Bain Capital Must Justify Sealed Shareholder Suit

     (CN) – A federal judge may unseal an antitrust complaint against Bain Capital for reporters who want to cover the allegations against Mitt Romney’s former company.
     Shareholders accused 11 firms, including Bain Capital Partners, of forming bidding “teams,” to rig the market for leveraged buyout deals. The teams allegedly limited the number of bidders and depressed prices at target companies. Shareholders said they received lower average premiums in bids involving joint buyouts than single-purchaser deals.
     Romney co-founded Bain Capital in 1984 and ran the company until he campaigned for governor of Massachusetts in 2002 – a position he won the following year and held until 2007 when he sought the Republican presidential nomination. Though Romney lost the 2008 nomination to Sen. John McCain, he became the official 2012 nominee in August.

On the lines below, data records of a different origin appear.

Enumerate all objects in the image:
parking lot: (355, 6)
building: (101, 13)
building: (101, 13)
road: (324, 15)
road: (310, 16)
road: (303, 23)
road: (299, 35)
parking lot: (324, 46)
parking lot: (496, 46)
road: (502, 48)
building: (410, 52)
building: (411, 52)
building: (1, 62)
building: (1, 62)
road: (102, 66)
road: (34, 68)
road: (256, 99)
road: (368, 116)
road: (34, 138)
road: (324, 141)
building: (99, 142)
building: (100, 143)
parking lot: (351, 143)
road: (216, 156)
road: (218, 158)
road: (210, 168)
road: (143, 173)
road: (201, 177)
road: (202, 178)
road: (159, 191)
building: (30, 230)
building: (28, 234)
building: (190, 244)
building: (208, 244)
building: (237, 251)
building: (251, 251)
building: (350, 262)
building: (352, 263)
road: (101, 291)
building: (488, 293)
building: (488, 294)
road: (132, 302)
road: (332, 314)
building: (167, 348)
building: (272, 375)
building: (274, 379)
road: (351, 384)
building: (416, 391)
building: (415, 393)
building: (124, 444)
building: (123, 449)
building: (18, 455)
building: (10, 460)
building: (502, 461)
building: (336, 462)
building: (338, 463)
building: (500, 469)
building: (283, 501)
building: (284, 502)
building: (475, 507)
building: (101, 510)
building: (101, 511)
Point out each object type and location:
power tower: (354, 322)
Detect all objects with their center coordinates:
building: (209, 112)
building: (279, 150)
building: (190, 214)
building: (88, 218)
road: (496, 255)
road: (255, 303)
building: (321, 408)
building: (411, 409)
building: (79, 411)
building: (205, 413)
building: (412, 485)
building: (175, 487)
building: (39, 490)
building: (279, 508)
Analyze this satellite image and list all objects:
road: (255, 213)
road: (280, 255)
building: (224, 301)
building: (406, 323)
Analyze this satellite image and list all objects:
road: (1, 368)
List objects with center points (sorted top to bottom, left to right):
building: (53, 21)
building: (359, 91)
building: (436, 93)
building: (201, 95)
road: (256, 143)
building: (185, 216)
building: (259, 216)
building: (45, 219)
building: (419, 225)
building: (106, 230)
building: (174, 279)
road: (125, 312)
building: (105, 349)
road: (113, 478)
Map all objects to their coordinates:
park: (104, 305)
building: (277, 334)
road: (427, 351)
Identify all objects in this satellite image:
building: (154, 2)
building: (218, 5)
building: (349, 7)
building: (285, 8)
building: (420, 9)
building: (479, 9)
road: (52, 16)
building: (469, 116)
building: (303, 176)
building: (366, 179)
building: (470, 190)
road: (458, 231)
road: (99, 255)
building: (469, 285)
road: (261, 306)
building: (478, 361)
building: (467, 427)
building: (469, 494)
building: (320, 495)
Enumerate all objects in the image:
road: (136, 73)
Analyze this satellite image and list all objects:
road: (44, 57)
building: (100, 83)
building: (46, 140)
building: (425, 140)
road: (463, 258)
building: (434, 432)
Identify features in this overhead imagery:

     Two months earlier, the plaintiffs filed a fifth amended complaint, incorporating new information collected in discovery. It was filed under seal pursuant to a 2009 protective order.
     After The New York Times intervened and asked the court to lift the protective order, U.S. District Judge Edward Harrington found that the public right of access outweighed Bain’s asserted business interests.
     “Defendants assert that allowing this information to be disclosed would hinder their ability to identify and attract fund investors, execute leverage buyouts, and run portfolio companies,” he wrote. “They further assert that the information, if disclosed, could be used by competitors ‘to copy critical aspects of the defendants’ business, which defendants have spent significant time and money developing and refining.'”
     But Bain and the other defendants have failed to “explain how the particular information that they have redacted causes specific and severe harm,” Harrington added. “It is further unclear to the court whether the redactions are narrowly tailored to addressing that harm. The defendants at this time have only supported their position with general assertions of harm, which are insufficient to overcome a presumption of public access.”
     Bain will get another chance, however, to propose a redacted version and clearly describe how unrestricted public access to the complaint will harm it.
     “The court, however, shall not approve a filing where pages of the complaint are redacted with insufficient explanation or solely because they contain quoted material from documents garnered during discovery,” Harrington wrote. The defendants should furthermore not use this opportunity to shield blocks of information solely because some of the information tangentially touches on a legitimate business interest. Any redactions should be limited and narrowly tailored to preventing the specific harm to their asserted interests.”